What this exercise asks:
**a.** Answer these three questions using the forum thread on light arrows for 3D shooting:
(i) Which arrows does Celtic Dragon shoot, and about how many grains do they weigh?
(ii) What draw length does maineyotekiller's wife shoot?
(iii) Which bow does Kstigall's father shoot, and at what weight?
**b.** From the forum thread on light arrows for 3D shooting, reproduce word for word the passage starting at "# Low poundage" and ending at "(Jan 4, 2009)".

Supplied text:
§

# Low poundage --light arrows for 3D



## jwshooter11 (Aug 18, 2006)

The Victory HV series arrows are about as light as you're gonna get!


----------



## Celtic Dragon (Jan 4, 2009)

I shoot 45lb all the time, with Carbon Express Cx200's. They weigh in at 15 grams or 280ish grains.

Off the finger rig (CSS challenger) they do 230fps, off the unlimited rig (Horton Edge) they are clocking 270ish fps.


----------



## WDMJR3DBOWGUY (Dec 2, 2003)

sportsdog said:


> Is anybody using a 50lb or less peak weight bow with grained out arrows for
> 3D?
> 
> The older I get the less comfortable I am pulling higher draw weights.
> ...


Yes you can. I know with people shooting shooter than that and shooting mid 40lb range and getting 280. My other half's older hoyt single cam grained out at 42 lbs will get 270 and thats with a 24 inch draw.


----------



## larry28377 (Dec 8, 2008)

sportsdog said:


> Is anybody using a 50lb or less peak weight bow with grained out arrows for
> 3D?
> 
> The older I get the less comfortable I am pulling higher draw weights.
> ...


yes you can,i shoot a Hoyt Ultra Elite set at 57 lbs. 26.5" draw length,using Gold Tip Ultralight pro 500 arrows and getting 288fps the max allowed for ASA.


----------



## larry28377 (Dec 8, 2008)

I for got to mention that my bow has 60 to 70 lb limbs.So if i turned up the poundege my arrows would really fly.


----------



## WDMJR3DBOWGUY (Dec 2, 2003)

larry28377 said:


> yes you can,i shoot a Hoyt Ultra Elite set at 57 lbs. 26.5" draw length,using Gold Tip Ultralight pro 500 arrows and getting 288fps the max allowed for ASA.


I wish the best for you if you get checked and the chronos differ!!!


----------



## maineyotekiller (Oct 1, 2005)

My wife shoots a 26" draw, 50# 82nd.

Easton Lightspeed 500, 23.5 inches, 4 inch duravanes, 50 gr. Easton RPS tips

252 gr.


----------



## Kstigall (Feb 24, 2004)

larry28377 said:


> yes you can,i shoot a Hoyt Ultra Elite set at 57 lbs. 26.5" draw length,using Gold Tip Ultralight pro 500 arrows and getting 288fps the max allowed for ASA.


My father shoots 48 lbs. on his Martin Slayer with Nitrous cams and gets 282'ish. He builds some light arrows with Carbon Express CXL 150's and some seriously light arrows with Gold Tip Ultra Lite 500's. I think you could build a 260 gr GT ultra lite 500 and you could probably shoot the Gold Tip UL 600 with a lighter point. With the right fletching and the UL 600 would be under 250 gr.

§

Data provided:
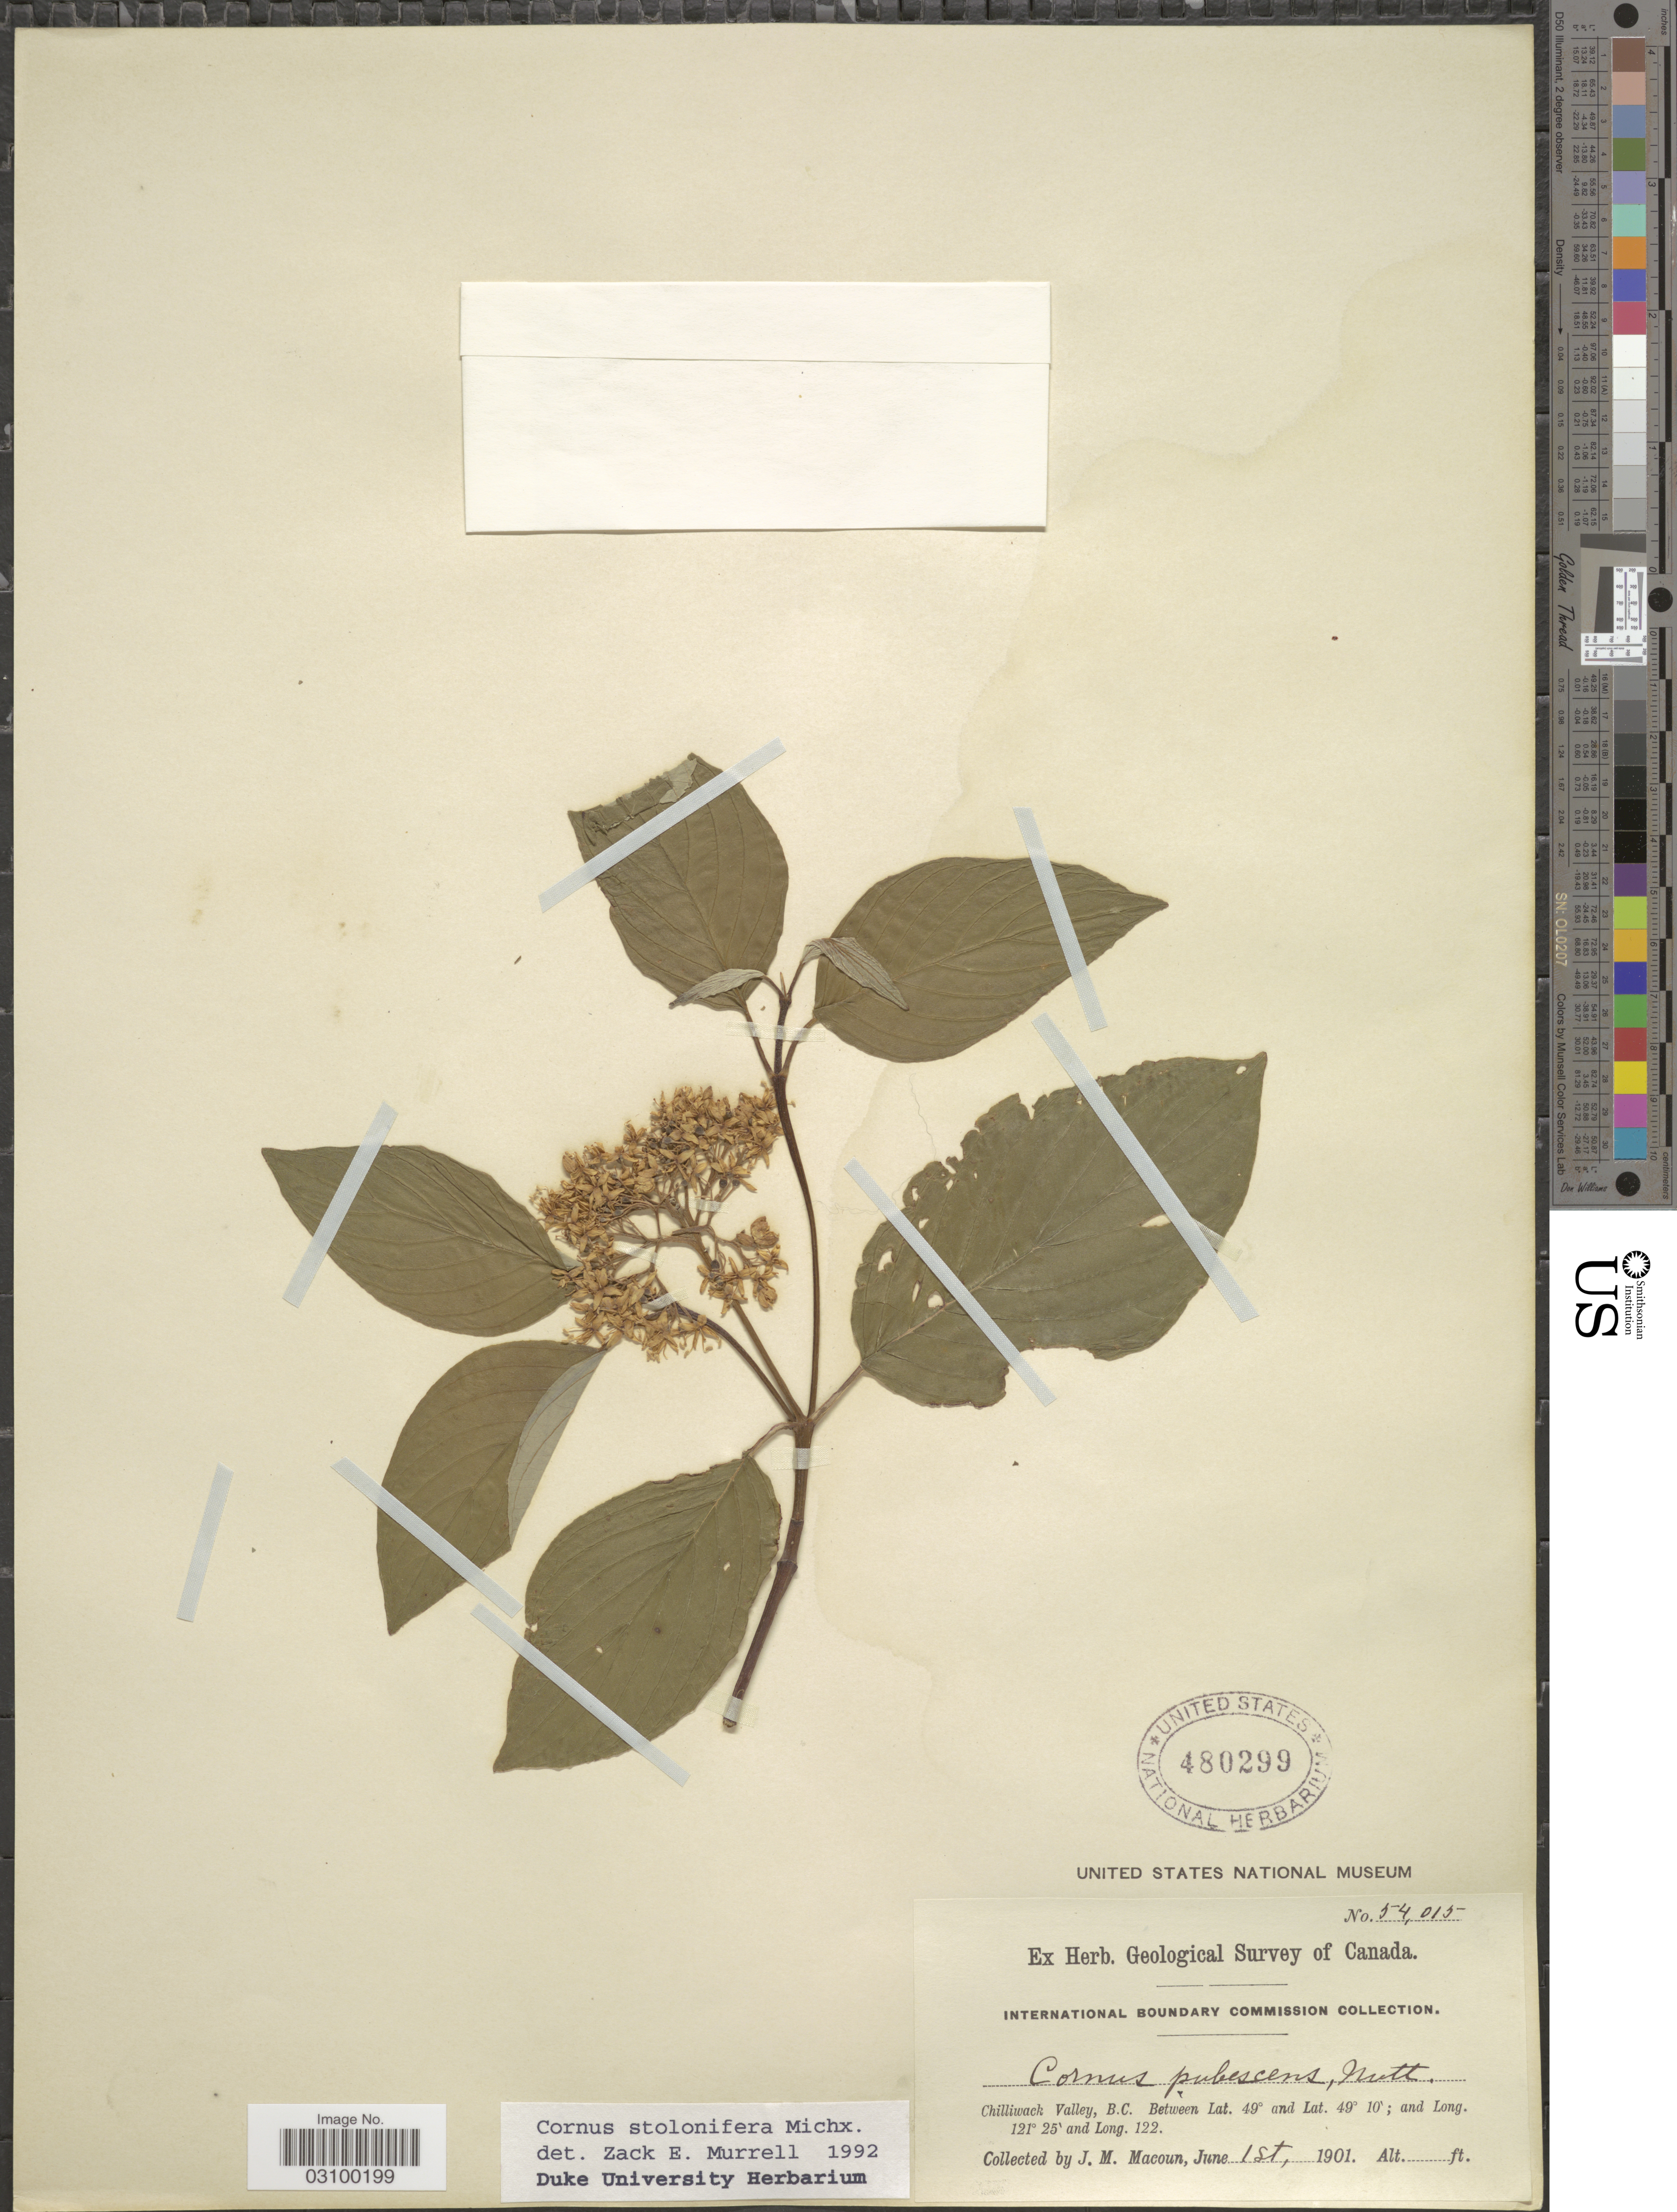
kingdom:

§

Per-task outputs:
**a.**
(i) Carbon Express Cx200's, at about 280 grains (15 grams).
(ii) 26 inches.
(iii) A Martin Slayer with Nitrous cams, at 48 lbs.

**b.**
# Low poundage --light arrows for 3D



## jwshooter11 (Aug 18, 2006)

The Victory HV series arrows are about as light as you're gonna get!


----------



## Celtic Dragon (Jan 4, 2009)